Exercise directions - Pull out each line of the items below that contains the string "from". Case matters.

Exercise data below:

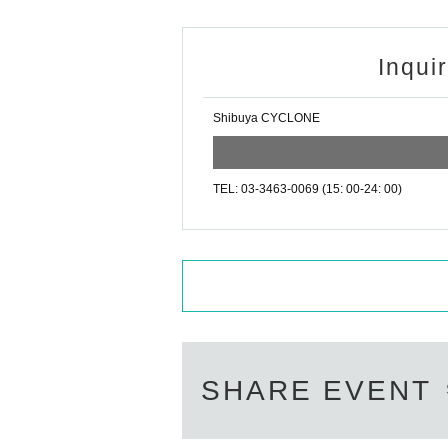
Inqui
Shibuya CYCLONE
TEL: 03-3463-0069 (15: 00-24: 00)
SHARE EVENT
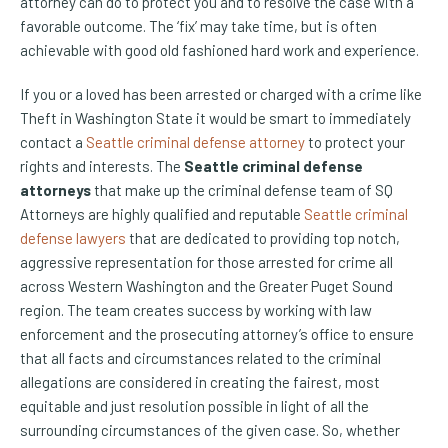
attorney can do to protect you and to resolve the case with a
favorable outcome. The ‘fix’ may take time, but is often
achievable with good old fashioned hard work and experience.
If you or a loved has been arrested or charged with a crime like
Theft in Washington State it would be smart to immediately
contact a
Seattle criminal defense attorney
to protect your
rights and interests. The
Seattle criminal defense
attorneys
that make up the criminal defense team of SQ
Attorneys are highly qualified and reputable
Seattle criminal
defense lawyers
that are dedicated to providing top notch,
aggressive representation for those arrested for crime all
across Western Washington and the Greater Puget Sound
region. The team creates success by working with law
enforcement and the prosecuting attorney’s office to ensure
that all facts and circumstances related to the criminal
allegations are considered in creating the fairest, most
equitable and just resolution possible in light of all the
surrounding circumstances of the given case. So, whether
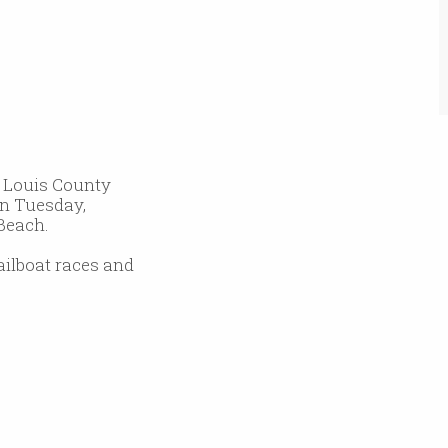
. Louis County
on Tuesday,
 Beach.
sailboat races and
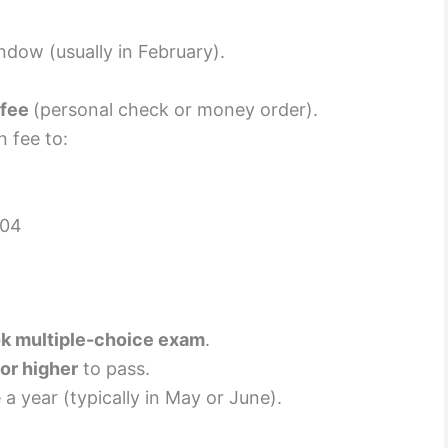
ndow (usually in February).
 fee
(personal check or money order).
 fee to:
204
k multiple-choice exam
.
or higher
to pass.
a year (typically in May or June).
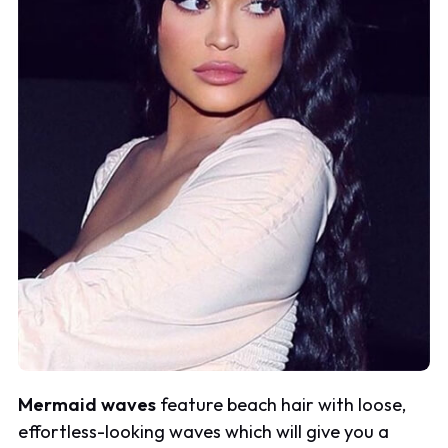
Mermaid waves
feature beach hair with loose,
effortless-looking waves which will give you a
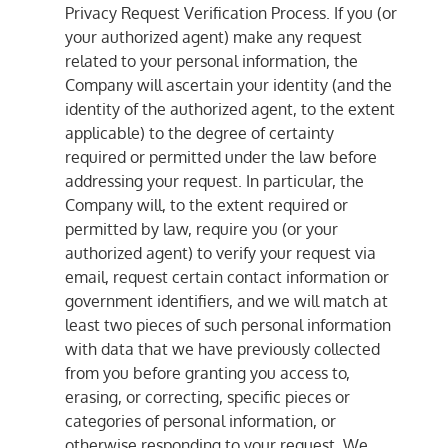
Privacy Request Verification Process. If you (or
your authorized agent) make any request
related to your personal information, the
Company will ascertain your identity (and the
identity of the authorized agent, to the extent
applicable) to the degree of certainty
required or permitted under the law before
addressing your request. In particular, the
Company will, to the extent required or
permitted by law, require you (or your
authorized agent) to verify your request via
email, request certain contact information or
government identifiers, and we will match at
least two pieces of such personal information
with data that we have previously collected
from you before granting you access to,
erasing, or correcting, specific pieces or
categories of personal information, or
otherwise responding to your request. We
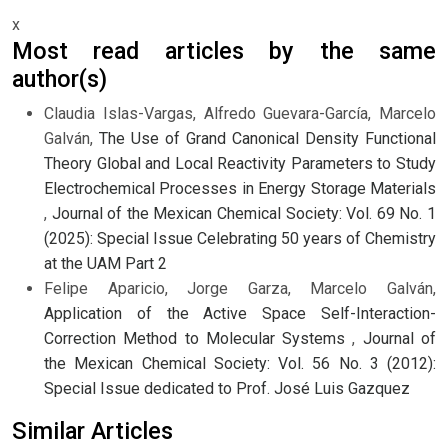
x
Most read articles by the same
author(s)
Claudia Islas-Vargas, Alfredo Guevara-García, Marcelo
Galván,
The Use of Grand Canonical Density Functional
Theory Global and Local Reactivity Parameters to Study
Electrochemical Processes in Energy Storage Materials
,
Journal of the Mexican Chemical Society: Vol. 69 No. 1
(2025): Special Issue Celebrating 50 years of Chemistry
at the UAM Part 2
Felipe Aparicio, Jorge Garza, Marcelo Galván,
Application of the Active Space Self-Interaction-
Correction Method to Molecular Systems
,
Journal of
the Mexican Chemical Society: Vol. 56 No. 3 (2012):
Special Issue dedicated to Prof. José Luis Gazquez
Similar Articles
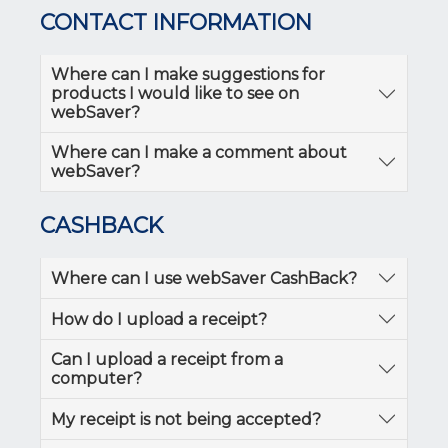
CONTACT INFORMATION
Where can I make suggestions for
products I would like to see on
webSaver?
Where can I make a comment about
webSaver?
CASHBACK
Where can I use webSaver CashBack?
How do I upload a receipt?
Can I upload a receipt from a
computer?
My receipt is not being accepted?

End of Exercise data.
Exercise data below:

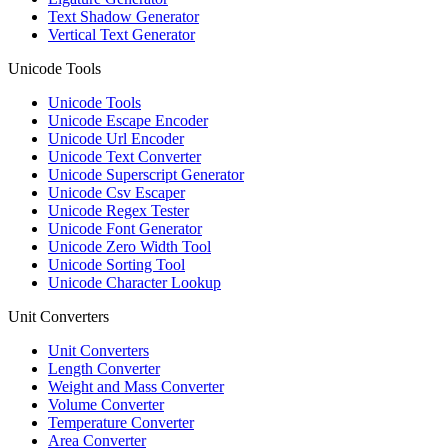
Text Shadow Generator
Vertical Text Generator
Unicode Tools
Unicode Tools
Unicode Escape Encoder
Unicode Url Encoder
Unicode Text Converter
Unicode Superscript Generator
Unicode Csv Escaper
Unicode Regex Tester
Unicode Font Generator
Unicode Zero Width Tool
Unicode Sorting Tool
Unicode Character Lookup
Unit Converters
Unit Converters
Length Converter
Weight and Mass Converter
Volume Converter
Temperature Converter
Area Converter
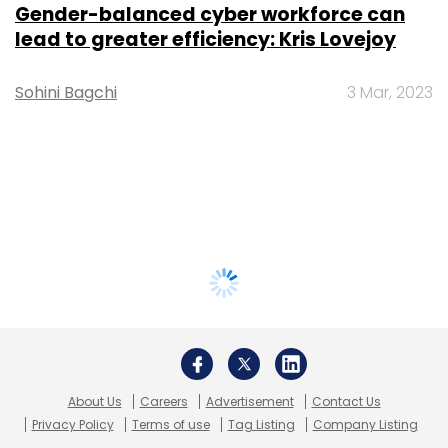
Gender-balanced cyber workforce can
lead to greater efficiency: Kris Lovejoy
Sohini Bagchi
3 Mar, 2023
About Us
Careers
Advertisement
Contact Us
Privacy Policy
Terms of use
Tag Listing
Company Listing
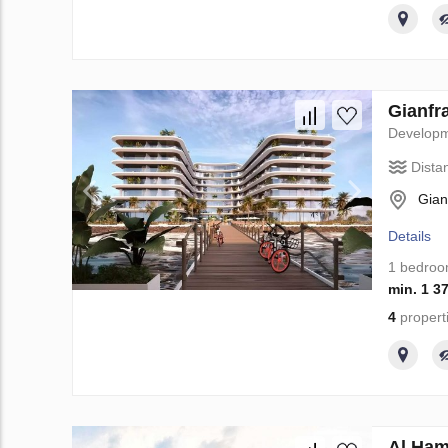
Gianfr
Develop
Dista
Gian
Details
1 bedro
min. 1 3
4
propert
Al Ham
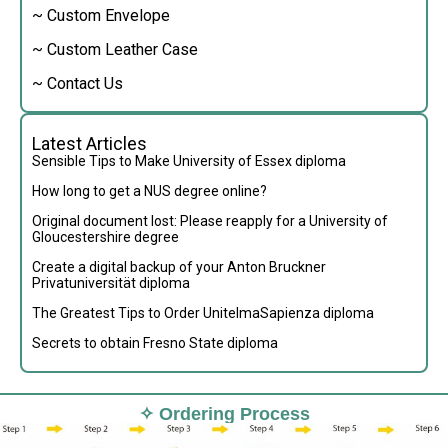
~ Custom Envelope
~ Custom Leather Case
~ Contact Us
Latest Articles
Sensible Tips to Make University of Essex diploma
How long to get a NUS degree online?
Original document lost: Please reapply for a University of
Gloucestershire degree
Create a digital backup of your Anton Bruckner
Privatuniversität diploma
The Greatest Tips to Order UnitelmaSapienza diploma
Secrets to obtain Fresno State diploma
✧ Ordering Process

End of Exercise data.
Exercise data below:

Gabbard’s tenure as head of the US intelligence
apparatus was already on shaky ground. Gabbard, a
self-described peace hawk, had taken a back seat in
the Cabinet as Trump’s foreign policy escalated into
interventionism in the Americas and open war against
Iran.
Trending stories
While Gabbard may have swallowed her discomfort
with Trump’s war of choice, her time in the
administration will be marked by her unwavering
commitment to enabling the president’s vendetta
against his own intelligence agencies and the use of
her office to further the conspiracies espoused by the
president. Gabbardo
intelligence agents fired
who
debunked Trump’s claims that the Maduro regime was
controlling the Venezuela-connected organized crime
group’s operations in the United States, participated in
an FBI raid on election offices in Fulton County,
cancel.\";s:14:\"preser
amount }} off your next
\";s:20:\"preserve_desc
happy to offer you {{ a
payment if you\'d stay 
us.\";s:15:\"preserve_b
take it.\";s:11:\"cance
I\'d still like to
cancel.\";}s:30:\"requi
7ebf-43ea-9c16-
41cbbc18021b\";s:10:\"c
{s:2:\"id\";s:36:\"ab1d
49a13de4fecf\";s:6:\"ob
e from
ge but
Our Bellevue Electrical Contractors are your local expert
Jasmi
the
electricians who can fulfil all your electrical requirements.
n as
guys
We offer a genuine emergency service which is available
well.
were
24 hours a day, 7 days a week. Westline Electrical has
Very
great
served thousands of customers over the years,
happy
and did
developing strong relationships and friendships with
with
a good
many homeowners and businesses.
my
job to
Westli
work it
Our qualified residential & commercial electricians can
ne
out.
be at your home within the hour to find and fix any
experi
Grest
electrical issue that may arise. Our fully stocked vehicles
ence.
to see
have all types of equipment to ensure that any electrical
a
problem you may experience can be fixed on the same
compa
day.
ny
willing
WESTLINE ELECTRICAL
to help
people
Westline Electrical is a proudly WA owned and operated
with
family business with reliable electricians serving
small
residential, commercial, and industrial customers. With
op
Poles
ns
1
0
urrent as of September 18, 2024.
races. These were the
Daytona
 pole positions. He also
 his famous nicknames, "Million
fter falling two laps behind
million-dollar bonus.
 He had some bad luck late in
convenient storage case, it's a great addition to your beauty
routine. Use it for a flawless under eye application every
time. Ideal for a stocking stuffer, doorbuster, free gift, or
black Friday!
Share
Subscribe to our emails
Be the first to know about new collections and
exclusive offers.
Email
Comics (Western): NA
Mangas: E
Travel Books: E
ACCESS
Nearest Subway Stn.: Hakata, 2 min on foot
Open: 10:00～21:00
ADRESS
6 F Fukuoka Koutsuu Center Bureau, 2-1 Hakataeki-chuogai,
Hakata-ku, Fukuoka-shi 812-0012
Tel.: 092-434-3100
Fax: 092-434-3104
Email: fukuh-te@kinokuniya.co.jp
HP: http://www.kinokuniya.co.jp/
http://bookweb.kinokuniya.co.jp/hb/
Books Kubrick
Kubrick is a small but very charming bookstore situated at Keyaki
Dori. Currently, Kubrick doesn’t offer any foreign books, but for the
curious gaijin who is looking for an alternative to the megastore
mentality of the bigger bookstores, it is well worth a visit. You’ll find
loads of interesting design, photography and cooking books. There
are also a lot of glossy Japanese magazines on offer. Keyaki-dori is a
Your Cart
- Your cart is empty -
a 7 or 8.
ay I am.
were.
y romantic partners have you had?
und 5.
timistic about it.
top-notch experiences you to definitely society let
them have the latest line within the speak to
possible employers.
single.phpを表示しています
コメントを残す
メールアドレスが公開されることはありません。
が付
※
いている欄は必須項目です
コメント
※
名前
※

End of Exercise data.

Answer to this exercise -
from you before granting you access to,
Can I upload a receipt from a
e from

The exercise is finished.